A check-up last week revealed that the bones are still aligned, though they’ve not started to mend yet. With our at least 8-years-old cat, it may take awhile. For now, we’re doing our best to take care of each other and be comfortable in our new routine.

Have any of your pets ever had a broken leg? Has anyone else ever accidentally injured a pet?

Our golden boy

Baxter at sunset

Last week, on a warm sunny day, under the shade of a big maple tree in front of the house, Baxter died. I held him and told him what a good boy he is and how special he is and how well he had done at everything.

And I told him Matt was waiting for him and would be so, so happy to see him. I can see Baxter wagging his helicopter tail and singing his woo-woo howl when he sees Matt.

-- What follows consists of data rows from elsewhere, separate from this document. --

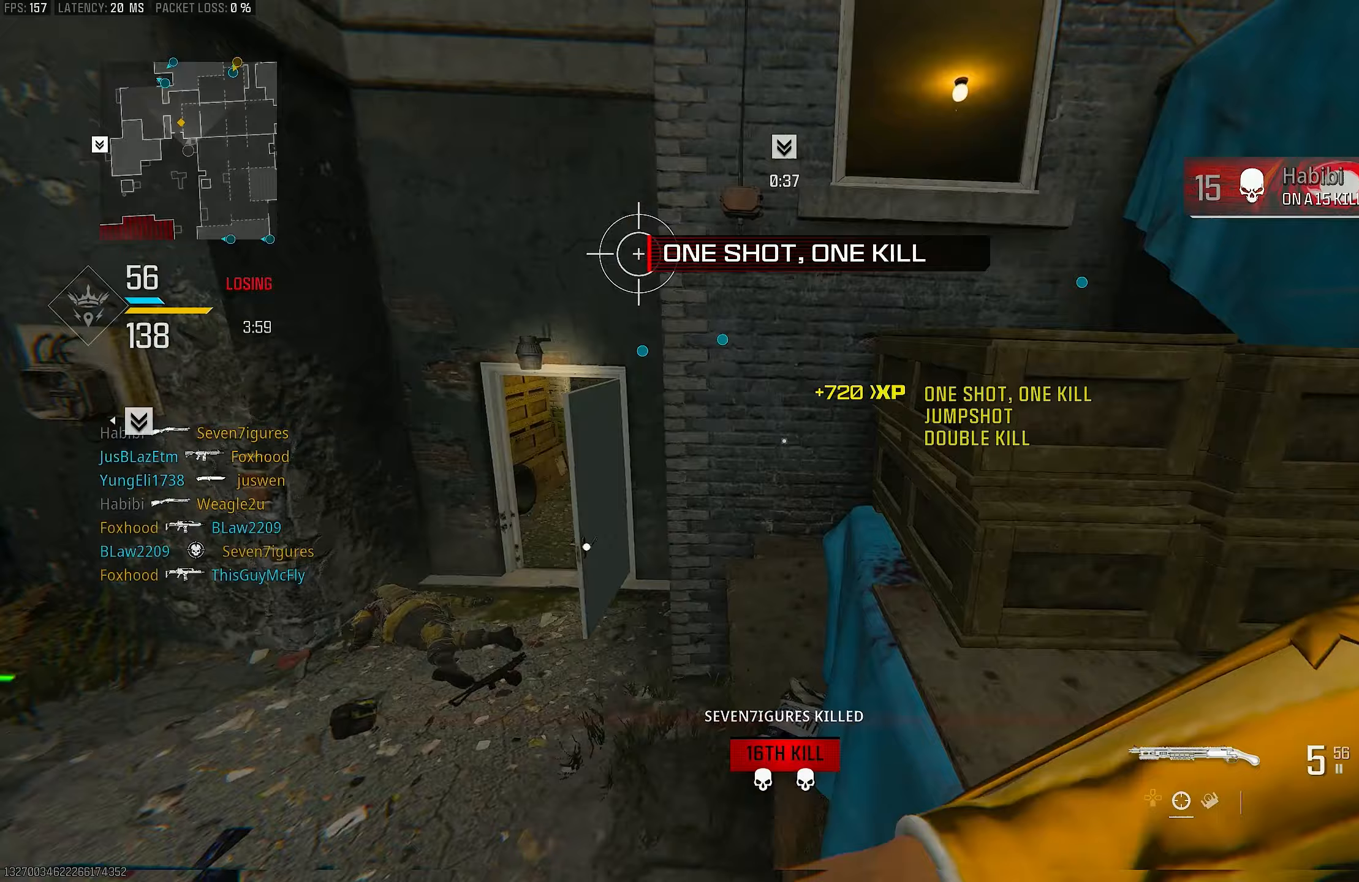
{"buttons": ["CROSS"], "left_stick": "up-right", "right_stick": "center", "events": [[50, "right_stick", "right"], [150, "left_stick", "up-right"], [217, "L3", "down"], [217, "left_stick", "up"], [283, "right_stick", "center"], [350, "L3", "up"], [383, "left_stick", "up-right"], [417, "CROSS", "down"]]}
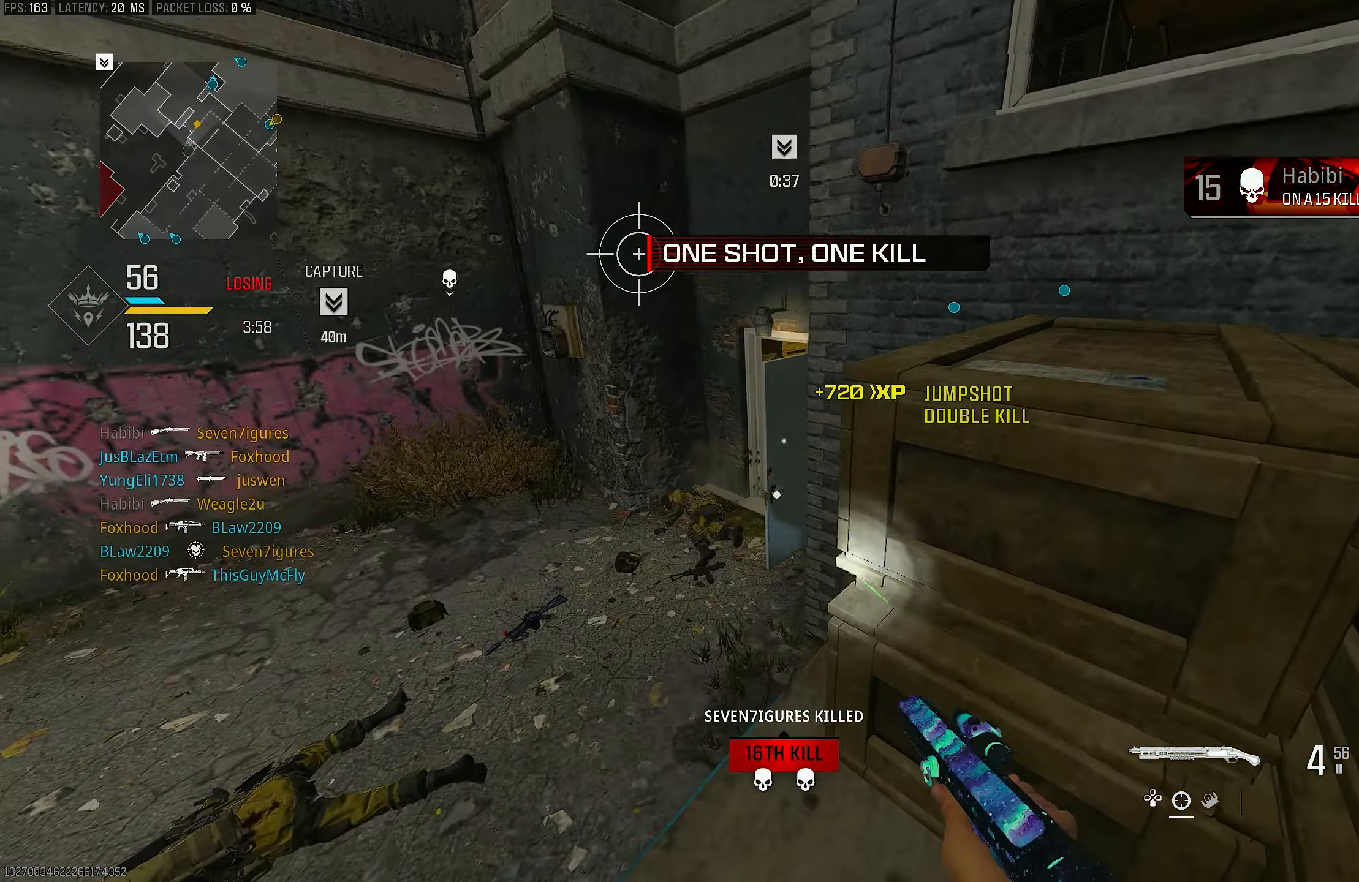
{"buttons": [], "left_stick": "right", "right_stick": "center", "events": [[50, "CROSS", "up"], [83, "right_stick", "left"], [283, "left_stick", "right"], [317, "right_stick", "down-left"], [483, "right_stick", "center"]]}
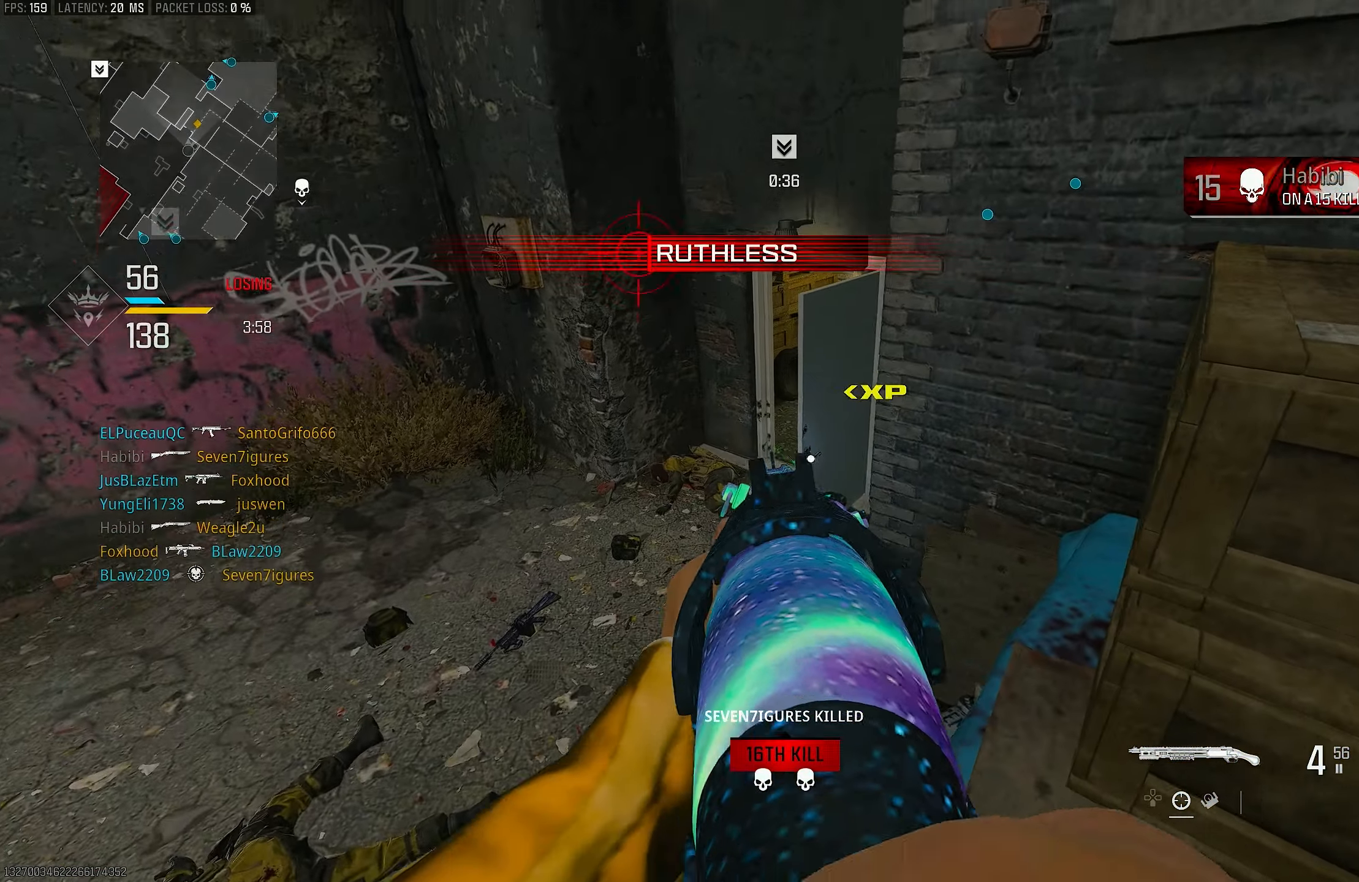
{"buttons": ["L1"], "left_stick": "center", "right_stick": "right", "events": [[50, "left_stick", "left"], [150, "L1", "down"], [417, "left_stick", "center"], [483, "right_stick", "right"]]}
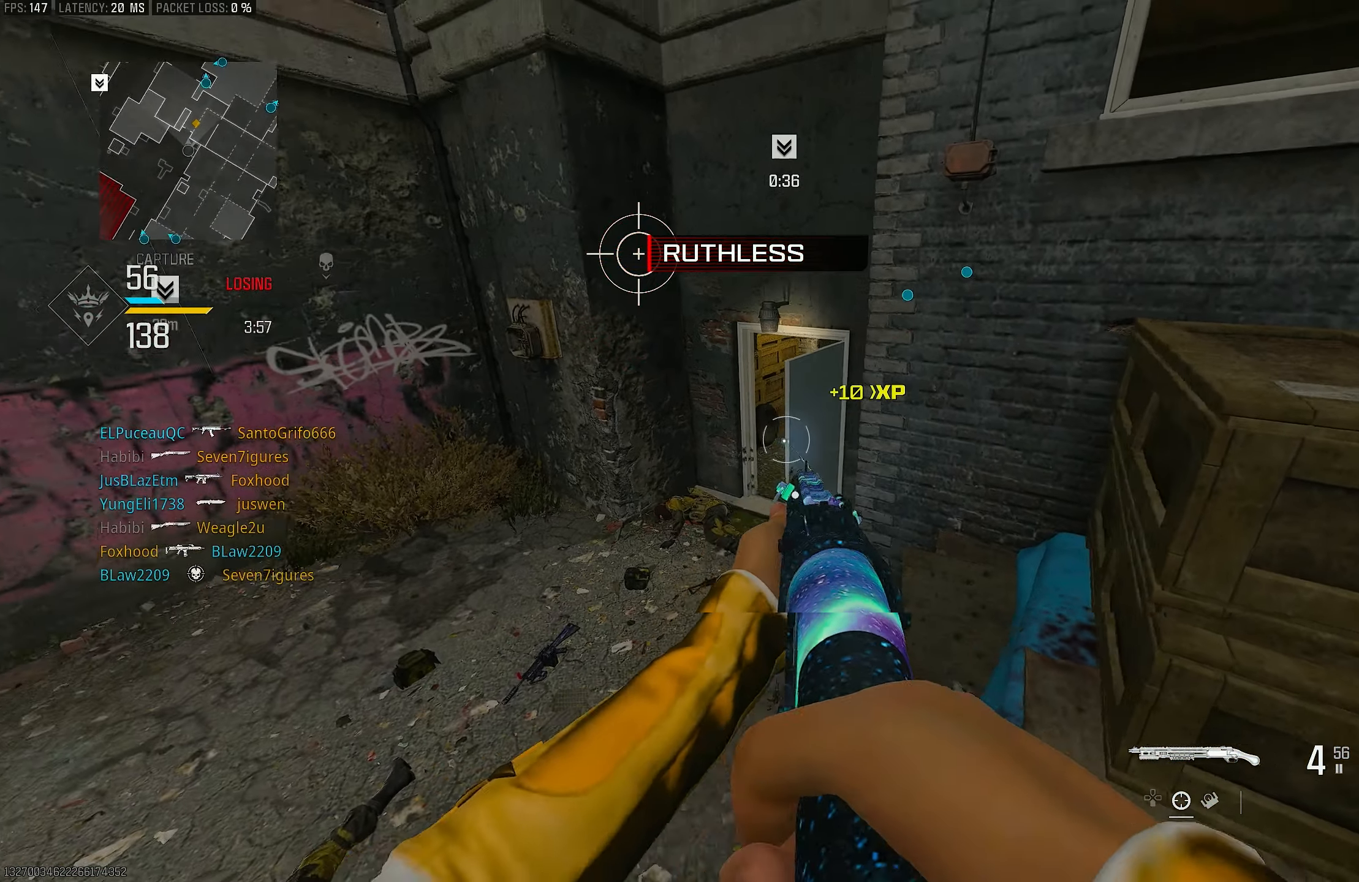
{"buttons": ["L1"], "left_stick": "center", "right_stick": "center", "events": [[50, "left_stick", "left"], [83, "right_stick", "center"], [150, "right_stick", "up"], [183, "left_stick", "up"], [250, "left_stick", "center"], [417, "right_stick", "center"]]}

Baxter hadn’t felt up to singing or wagging for awhile, so it will be nice for him to return to himself finally.

Baxter's last walk with Ralph and Ellie

As soon as we moved to the farm, Matt and I knew we would add a dog to our family. Baxter was with us through so much. He tolerated renovations, followed the tractor around and lay in the sun as we worked outside. He went along with whatever we were doing and we were a unit.

When Ellie was born, Baxter was uncertain. But he watched over her and made sure she was taken care of, even through his early uneasiness. She became part of our unit, and he became rock solid for her.

Ellie and Baxter sitting on the grass

Ellie reading to Baxter

I am so grateful that he was in her life. Ellie’s love for animals and her gentleness with them is rooted with Baxter. She will carry the lessons he taught her through her life.

Ellie laying on the floor beside Baxter

Feeding Baxter

Matt and Bax had a special relationship. Their little routines or sayings are unique to them. As Matt’s illness progressed, there were many nights Baxter stayed with him. He stayed close to Matt and watched him carefully.

Matt with Baxter

And after Matt died, Baxter was there for me, asking for very, very little as we went through each day and giving patience and comfort through tearful late night conversations and cuddles.

There is another hole in our lives.

But, our lives were fuller because of him, and we hold him with us.